L’Allemagne abandonne le projet de coalition
Pour Damir Ben Ali, l’Allemagne a donné libre cours à la France d’agir et d’imposer son autorité sur l’ensemble des quatre îles de l’archipel. Ainsi, face aux incessants conflits des sultans, la complexité de leurs statuts et l’insularité, la France optera pour l’unité politique de l’archipel en créant un statut unifié dans l’archipel mettant fin aux chefferies et au régime des Fé. Et, progressivement, les sultans dominants cèderont leurs pouvoirs aux administrateurs français déployés dans l’ensemble des îles.

L’Allemagne finira par abandonner le projet de coalition «des sultans de la Grande Comore, Mfoma Madjuwani de Washili, Fumwa Mhanda de l’Itsandra, Abdallah ben Said Hamza de Bambao et Hashim Mwinyi Mkuu du Mbadjini contre l’allié de la France, le sultan Said Ali ben Saïd Omar el Maceli», rappelle Damir Ben Ali qui ajoute que l’Angleterre, elle aussi, décidera de laisser l’archipel à la France. «En 1886, Gerville Reache, commandant de Mayotte signait le 6 janvier avec Said Ali à Moroni, le 12 avril avec Abdallah III à Mutsamudu et le 26 avril avec Saïd Mardjani à Fomboni des conventions qui plaçaient les trois autres îles sous le régime du protectorat français», souligne l’historien.
Avec le temps, un plan de dépossession des terres sera engagé dans les îles. Objectif : exploiter le potentiel des ressources forestières et imposer une autorité codifiée. «Le 15 février 1900, l’Administration du protectorat de Ndzuani a cédé au Français Jules Moquet, les 12 000 ha de la presqu’île de Nyumakele» alors que le sultan Salim cède 5.000 hectares à Mpomoni en avril 1847 concédant au Britannique William Sunley», scellant ainsi de facto «la dépossession des paysans de leurs terres et la création de grands domaines coloniaux dans l’île».
Les autorités, assisteront impuissantes, face à des mêmes scènes de dépossession à la Grande-Comore, notamment dans la zone de Hambu.Cette spoliation des terres sera mal vécue dans les îles pour de raisons traditionnelles et morales. «La propriété foncière traditionnelle était communautaire. Elle était le support matériel et la garante de l’existence sociale des groupes familiaux, sociaux et politiques. Rompre le lien d’un Comorien avec la terre de la famille maternelle équivalait à une déportation; la victime devenait psychologiquement un apatride dans son propre pays», explique Damir Ben Ali.

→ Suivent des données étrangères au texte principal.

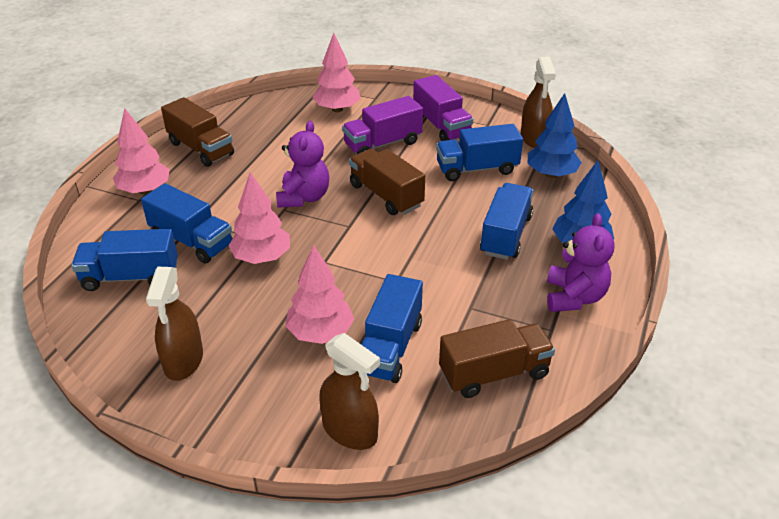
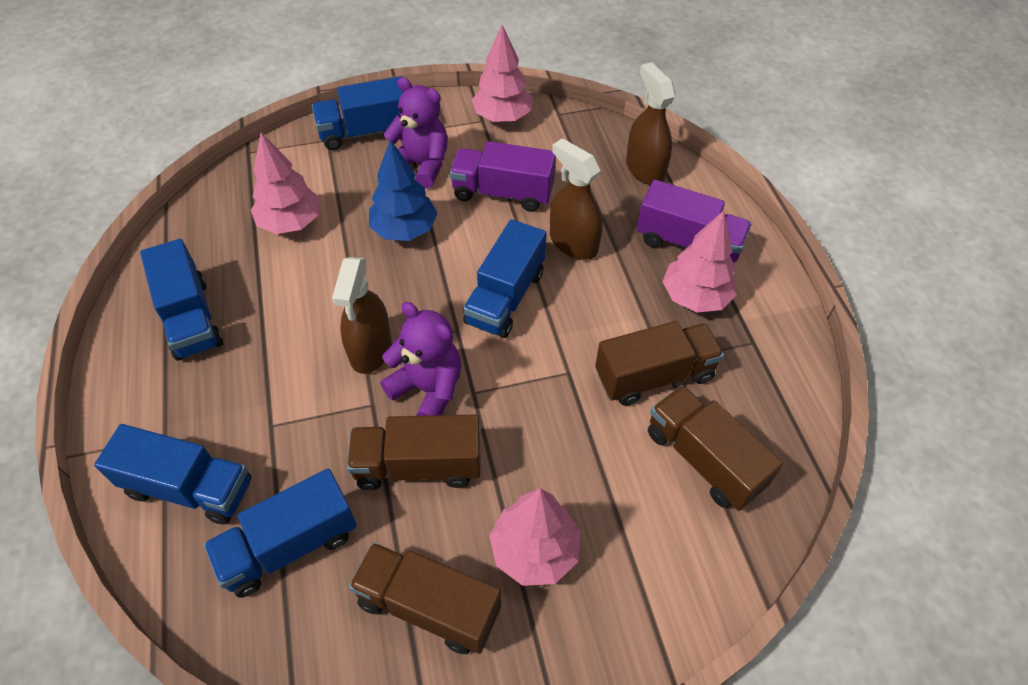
blue tree: [528,93,582,178] [553,160,614,243] = 2 -> [369,140,437,241] = 1
brown truck: [161,97,234,167] [349,149,425,215] [439,319,555,398] = 3 -> [347,414,481,490] [349,542,501,654] [595,321,724,406] [648,385,783,511] = 4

Malgré tout, cela sera la règle. En 1886, les administrateurs offriront à Léon Humblot presque la moitié des terres comoriennes contre la volonté de certains dignitaires du pays. La Société coloniale de Bambao (SCB) sera créée et implantée dans les îles. En gros, six grands faits résument la période précoloniale : les batailles des sultans avec la mort de certains, les expéditions militaires françaises, la dépossession des terres, l’unification d’un ordre politique, la naissance de la société Bambao et la création de l’impôt de capitation ou «lateti». Si la présence française a mis fin aux conflits des sultans par la mise en place d’un système politique unifié, la population assistera toutefois à de nombreuses scènes d’exploitation et de souffrance, à la fois frustrantes et humiliantes, très documentées, qui sonneront l’abolition officielle du régime de protectorats dans les trois îles en 1908 avant d’ouvrir la voie à la colonisation des quatre îles de l’archipel des Comores à partir de 1912.